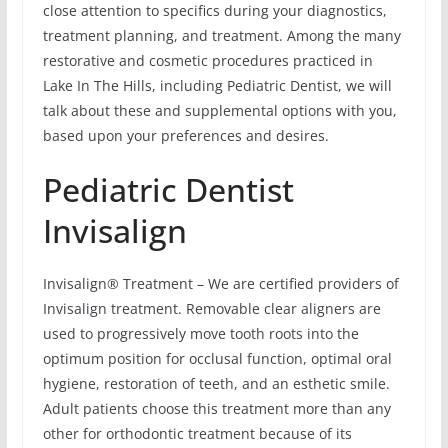
close attention to specifics during your diagnostics,
treatment planning, and treatment. Among the many
restorative and cosmetic procedures practiced in
Lake In The Hills, including Pediatric Dentist, we will
talk about these and supplemental options with you,
based upon your preferences and desires.
Pediatric Dentist
Invisalign
Invisalign® Treatment – We are certified providers of
Invisalign treatment. Removable clear aligners are
used to progressively move tooth roots into the
optimum position for occlusal function, optimal oral
hygiene, restoration of teeth, and an esthetic smile.
Adult patients choose this treatment more than any
other for orthodontic treatment because of its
_ _ _
> **Task objective**
The response should hold only an exact repeat of the lines from the one with "Invisalign treatment. Removable" to the final line of the listing above.

> **Exercise response**
Invisalign treatment. Removable clear aligners are
used to progressively move tooth roots into the
optimum position for occlusal function, optimal oral
hygiene, restoration of teeth, and an esthetic smile.
Adult patients choose this treatment more than any
other for orthodontic treatment because of its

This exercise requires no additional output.